When One Customer Becomes the Risk: Lessons from Jaguar’s Cyber Shutdown

In the world of business, securing a major customer often feels like a milestone. But what happens when that customer becomes your only customer, and worse, when that customer suffers a catastrophic cyberattack that halts their operations, and worse, yours?

This is not a hypothetical scenario. In September 2025, Jaguar Land Rover (JLR), one of the UK’s largest automakers, experienced a devastating cyberattack that forced it to shut down production across multiple facilities for over three weeks. The ripple effects were immediate and severe: suppliers laid off workers, operations stalled, and some smaller firms faced existential threats.

For many business owners, this incident is a wake-up call. It highlights a critical risk that is often underestimated—third-party cyber exposure.

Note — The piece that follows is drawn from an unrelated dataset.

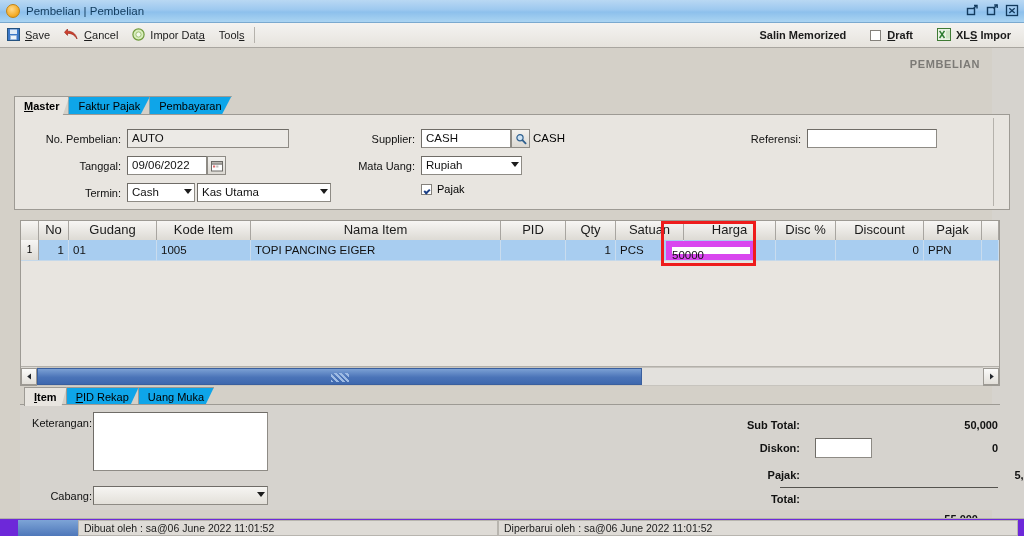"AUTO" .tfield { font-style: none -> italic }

Cyber Risk Is a Shared Risk

The JLR cyberattack wasn’t just a problem for the automaker; it was a supply chain crisis. The breach, attributed to the hacker group “Scattered Lapsus$ Hunters,” exploited vulnerabilities in JLR’s SAP systems, disrupting manufacturing, logistics, and even dealership operations. Suppliers who relied heavily on the automaker were forced to lay off staff and halt production. One firm reportedly let go of nearly half its workforce. Others warned that if the shutdown extended into November, they might not survive. Unfortunately, these suppliers were caught off guard, with no contingency plans and no visibility into the automaker’s cyber posture.

This incident underscores a critical truth: cyber risk is not confined to your own systems—it extends to your customers.

Businesses must begin assessing the cyber resilience of their customers, especially those that represent a significant portion of their revenue.

How to Assess These Risks

While most cybersecurity frameworks focus on evaluating vendors, the same principles can be applied to customers. Here’s how:

  1. Identify critical dependencies: Understand which customers have the greatest operational impact on your business. If one customer accounts for 30% of your revenue, their downtime is your downtime.
  2. Request transparency: Ask customers about their cybersecurity posture. Do they follow NIST, ISO 27001, or other recognized frameworks? Have they conducted recent penetration tests or audits?
  3. Review incident response plans: Does your customer have a documented plan for cyber incidents? How quickly can they recover? What communication protocols are in place for suppliers?
  4. Monitor ongoing risk: Cyber risk assessments should not be one-time events. Use tools like security rating services or third-party monitoring platforms to track changes in your customer’s risk profile.
  5. Build contractual safeguards: Where possible, include clauses in your agreements that address cyber incidents, such as notification timelines, recovery expectations, and shared contingency planning.
  6. Diversify your customer base: Ultimately, the best defense against customer-related cyber risk is diversification. No single customer should hold the keys to your business continuity.

A Call to Action for Business Owners

The JLR incident is a stark reminder that digital threats are no longer confined to IT departments. They are operational risks with real-world consequences. For business owners, especially those serving large enterprise clients, the lesson is clear: don’t let your biggest customer become your biggest vulnerability. By proactively assessing your customer cyber resilience, businesses can also build resilience, protect their workforce, and ensure that a single point of failure doesn’t become a fatal one.

Disclaimer of Liability: This publication is intended to provide general information to our clients and friends. It does not constitute accounting, tax, investment, or legal advice; nor is it intended to convey a thorough treatment of the subject matter.